### Exercise requirements
Each entry should be given again exactly, with any image left out.

Segment Start: Task inputs

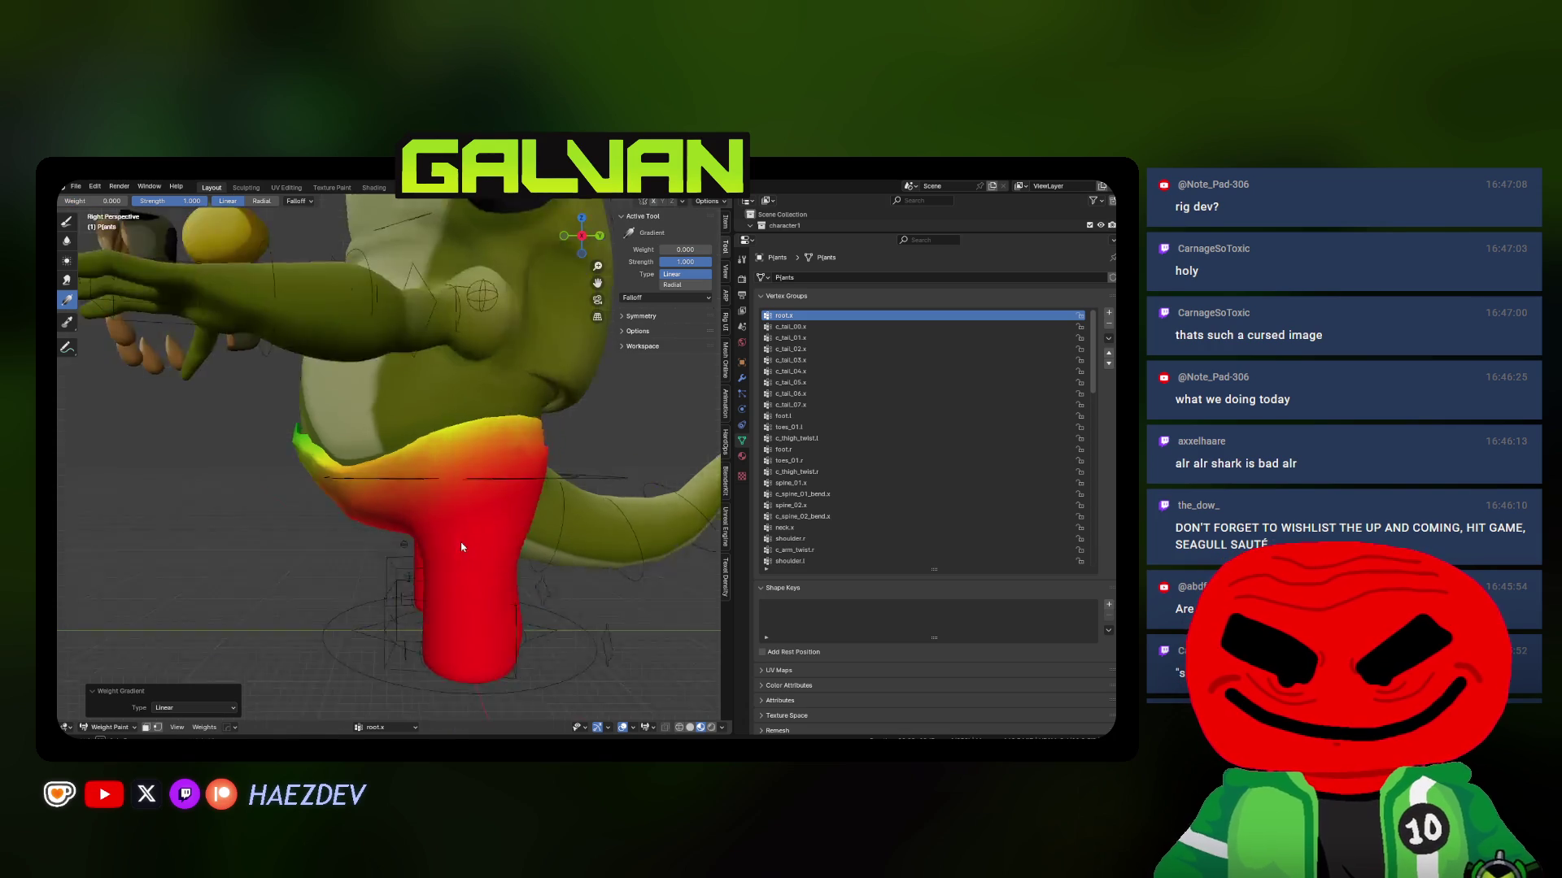
mouse_move(478, 579)
left_mouse_down()
mouse_move(439, 465)
mouse_move(446, 479)
left_mouse_up()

Segment End: Task inputs

### Problem solution
mouse_move(478, 579)
left_mouse_down()
mouse_move(439, 465)
mouse_move(446, 479)
left_mouse_up()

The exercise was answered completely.